Squidbillies airs at 11:45 p.m. ET on Cartoon Network.
They said an animated series about a family of backwoods anthropomorphic cephalopods would never last, but Squidbillies kicked off its sixth season last Sunday night, proving all the doubters wrong. At least, I assume there were doubters. Then again, considering that the show’s target audience appears to be stoned college students taking a break between rounds of Modern Warfare 3, maybe no one is really surprised Squidbillies has lasted longer than Twin Peaks and Arrested Development combined. Let’s face it, when you’re too high to operate the Xbox controls, sophisticated, nuanced entertainment is off the table. You need something that’s going to make you laugh until you puke, or puke until you laugh, or otherwise complete your weekend-long transformation from a productive member of society to a completely useless globule of laughs and pukes.
As someone who graduated from that demographic sometime prior to the dawn of Squidbilles and the whole Adult Swim consortium, I must confess that my recent viewing of this season’s first three episodes represented my first exposure to the Cuyler clan. (It’s especially embarrassing for a scholar of hillbilly-related entertainment to have to admit this.) Judging from those episodes, however, I didn’t get the impression that I’d missed out on any complex backstory or ongoing labyrinthine mythology. I’m sure there are some references I missed here or there, but generally speaking, it seems like Squidbillies is a show you can jump aboard at anytime without worrying too much about what you might have missed. The question is: Should you?
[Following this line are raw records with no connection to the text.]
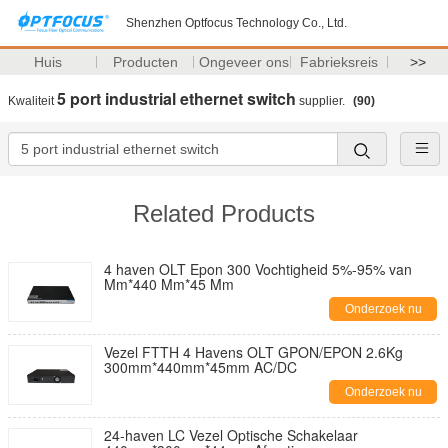
Shenzhen Optfocus Technology Co., Ltd.
Huis
Producten
Ongeveer ons
Fabrieksreis
>>
5 port industrial ethernet switch
Kwaliteit
supplier.
(90)
Related Products
4 haven OLT Epon 300 Vochtigheid 5%-95% van
Mm*440 Mm*45 Mm
Onderzoek nu
Vezel FTTH 4 Havens OLT GPON/EPON 2.6Kg
300mm*440mm*45mm AC/DC
Onderzoek nu
24-haven LC Vezel Optische Schakelaar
Well, you don’t have to be completely baked to enjoy Squidbillies, but a strong tolerance for the absurdly grotesque is a definite requirement. Take last week’s season premiere, “Asbestos I Can,” for example. The title comes from Early’s new trucker cap, which sports the legend “I’m Did Asbestos Can,” a bad translation of an even worse pun. Since the cap is made of actual asbestos, Early has sprouted a half-dozen hideous tumors on his head, yet he stubbornly refuses to stop wearing the deadly headwear. His terminal condition prompts his loyal friend the Sheriff to grant any wish that crosses Early’s mind, from doing donuts in his police cruiser to recording an auto-tuned duet with T-Pain (that’s pronounced “TA-pain,” you know) to requesting sexual favors from a neighbor’s wife.
Now, maybe you find the prospect of a redneck squid asking a human woman to “wrap your fine-ass mouth aroundst mah toes” kind of repulsive, but at least it’s creative. If you don’t laugh at that, you’re probably not going to have much use for tonight’s episode, “Class of ‘86,” in which Early’s old schoolmates attempt to hold their 25th reunion without him. They have a legitimate reason for not inviting him, in that Early never made it out of the second grade. (“I am not gonna have no damn cursive shoved down my throat by the gubmint. It’s a dead language!”) Despite the best efforts of the townspeople (and townsquids), however, Early finds his way to the reunion, where he makes out with his morbidly obese ex Krystal and causes general drunken mayhem.
Next week’s episode, in which Early’s boy Rusty finds himself a girlfriend, is probably the weakest of the three made available for preview, although it does offer the unsavory prospect of Early trying to woo his son’s gal away from him, as well as a twisted variation on an ancient hillbilly stereotype for a punchline. (That’s another thing about Squidbillies; it pushes its redneck clichés so gleefully over-the-top, only the most humorless scold could take offense.) Still, I laughed often enough to make it worth the fifteen minutes of my time, and that’s really all you can ask from a show like this. You’re certainly not going to admire the painstakingly rendered animation (which looks like the stuff I used to scribble in the margins of my algebra book) or the layered characterizations or the intricate Swiss-watch plotting. Squidbillies just wants to make you lose your shit over a squid with a shotgun who wants to be buried in a coffin that’s both a bass guitar and a bourbon bottle. On that level, it mostly succeeds...although a few bong hits couldn’t hurt.
- It’s not that Squidbillies has no redeeming social value at all. “Class of ‘86” features a touching “It Gets Better” message, assuming shooting your former tormentor in the head makes everything better.
- Early offering Rusty some transportation for his date: “Take the lawnmower. No, the push!”
- “Remember, sex occurs in the butt.”
- “When are you gonna make me a great-grand-MILF?”